Antoine Jones, who was the owner of a nightclub in the District of Columbia called “Levels,” was convicted of conspiracy to distribute and possession with the intent to distribute cocaine and cocaine base. Jones’s conviction was based in part on the use of a GPS tracking device attached to a Jeep driven by Jones. The GPS tracking device was used by law enforcement to track Jones’s movements twenty-four hours a day over a twenty-eight day period.8 Jones argued that his conviction should be overturned because the police violated his Fourth Amendment rights by tracking him without a warrant.9 Specifically, Jones argued that the use of the GPS tracking device violated his “reasonable expectation of privacy” and was therefore a search under the Fourth Amendment. The D.C. Circuit Court, in an opinion written by Judge Douglas Ginsburg and joined by Judges Tatel and Griffith, decided that the government’s warrantless use of a GPS tracking device to track Jones’s every movement for a four-week period violated his Fourth Amendment protection against unreasonable searches and introduced a new theory of Fourth Amendment jurisprudence—the “mosaic theory.”
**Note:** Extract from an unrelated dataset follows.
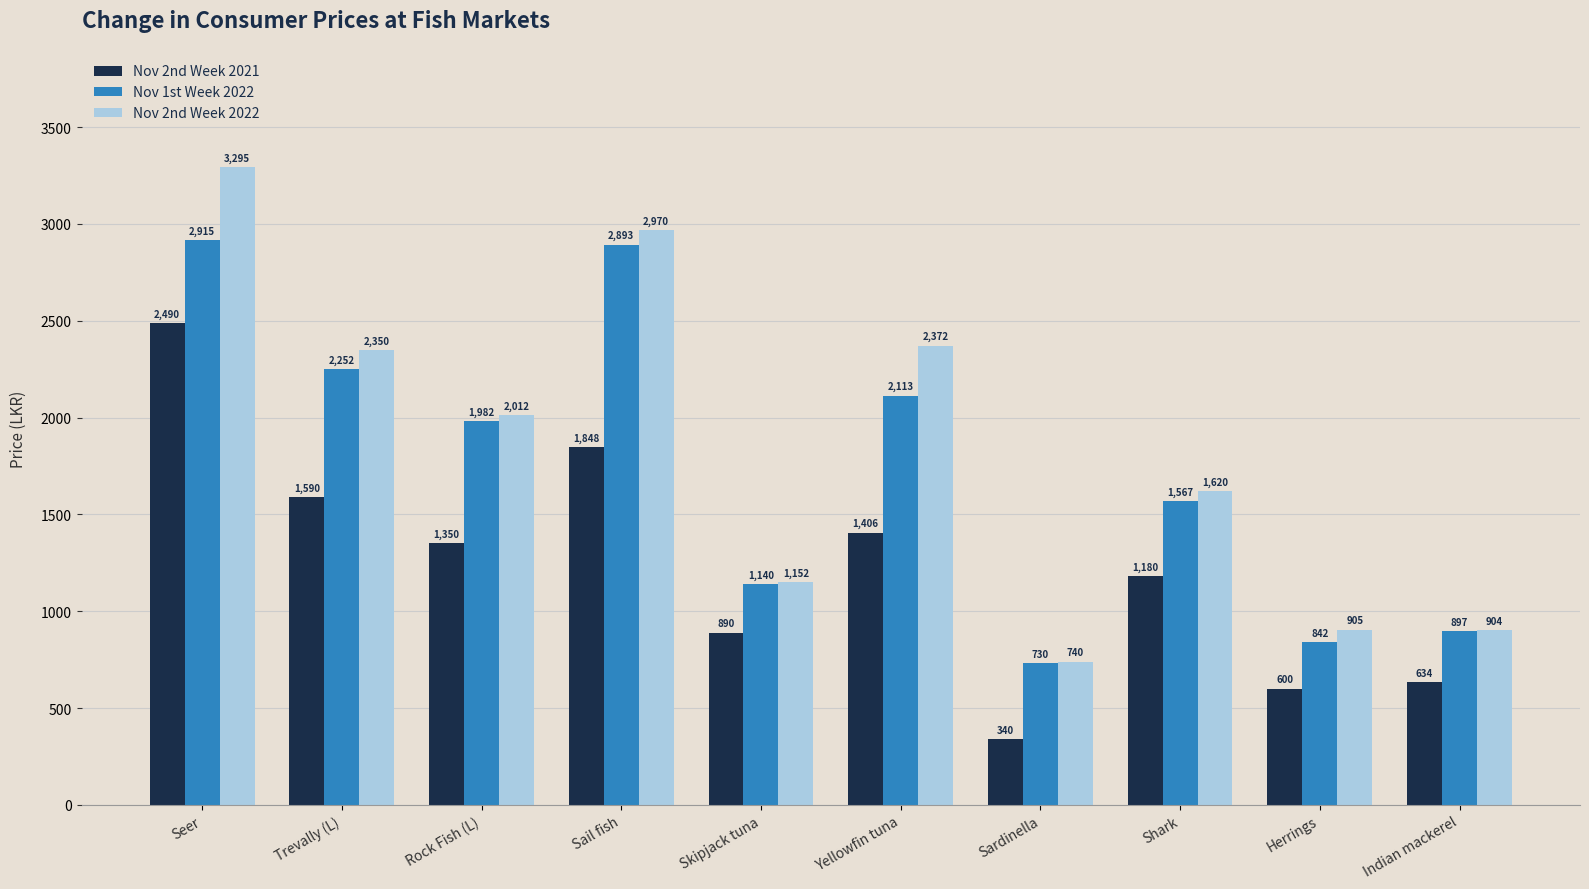

Is it true that Nov 1st Week 2022 equals 730.0 at Sardinella?

True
In this regard, this Article will discuss the mosaic theory and the issues raised regarding its viability in resolving Fourth Amendment privacy concerns, particularly concerns raised over one’s public movements from place to place in the wake of advanced surveillance and monitoring technology. Additionally, this Article will discuss how application of the mosaic theory, despite its flaws, may provide a balancing effect between the protections afforded by the Fourth Amendment and technological advances that continually blur the line between what is private and what is public, skewing the scope and meaning of the Fourth Amendment. To address these issues, this Article is divided into three parts. Part II of this Article focuses on how advances in technology have recurrently exerted pressure on the Fourth Amendment, eroding practical limitations and creating a ridged line between that which is private and that which is public. Part III discusses the mosaic theory, its application in Maynard and Jones, and the issues raised with respect to its possible future application in Fourth Amendment jurisprudence. Finally, Part IV argues that despite all of the concerns and issues raised with respect to the future application of the mosaic theory, the mosaic theory offers a unique opportunity for the Court to reestablish equilibrium among the competing values of privacy and surveillance, fashioning what might be called a public right of privacy.